THE TASK: Pick out each line in the data below that contains the word "series", and copy those lines.

....

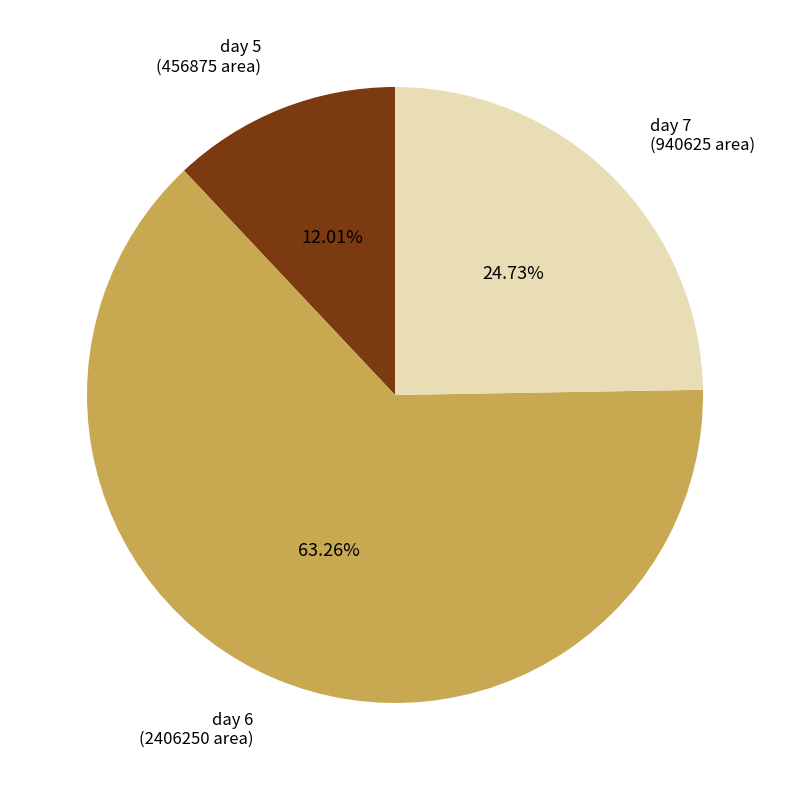

Which slice is the smallest?

day 5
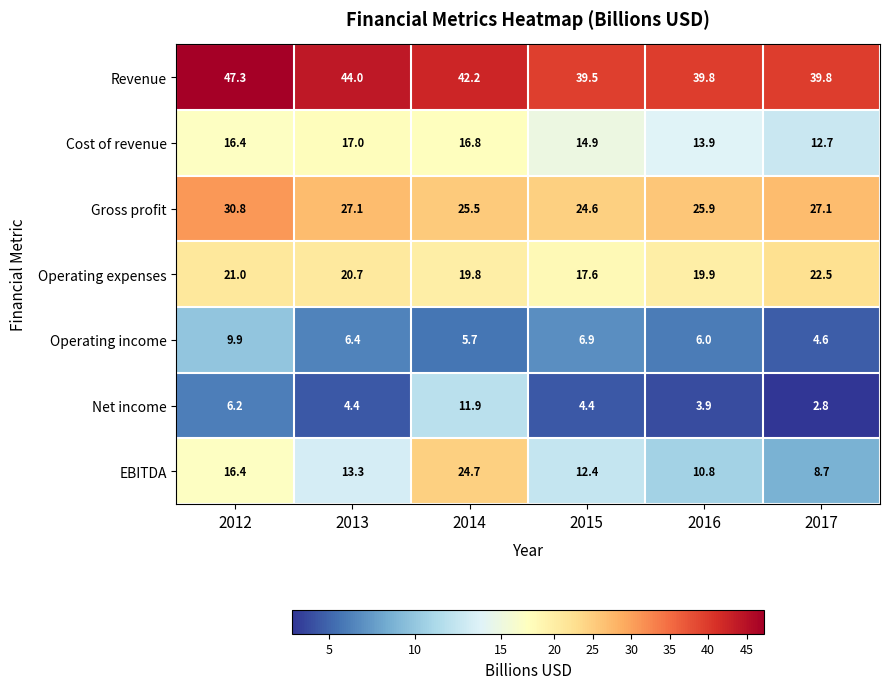

Rank the series by their maximum value, from lowest to highest.

Operating income, Net income, Cost of revenue, Operating expenses, EBITDA, Gross profit, Revenue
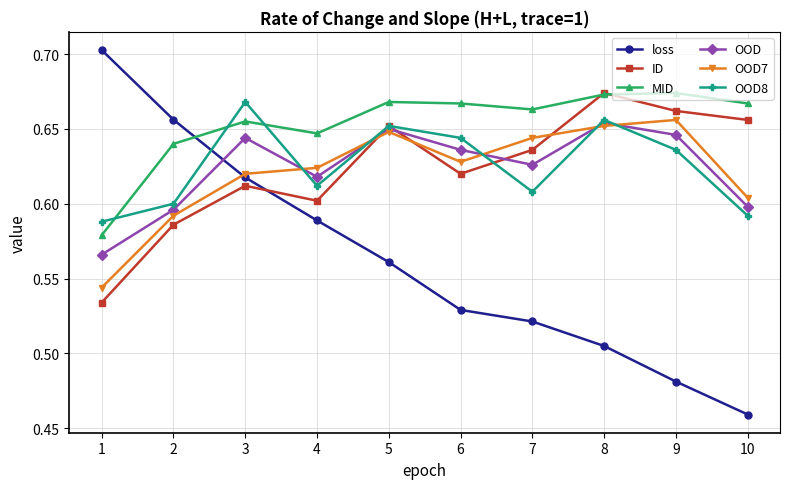

The OOD series shows 0.2 at 6. True or false?

False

....

SOLUTION:
Rank the series by their maximum value, from lowest to highest.
The OOD series shows 0.2 at 6. True or false?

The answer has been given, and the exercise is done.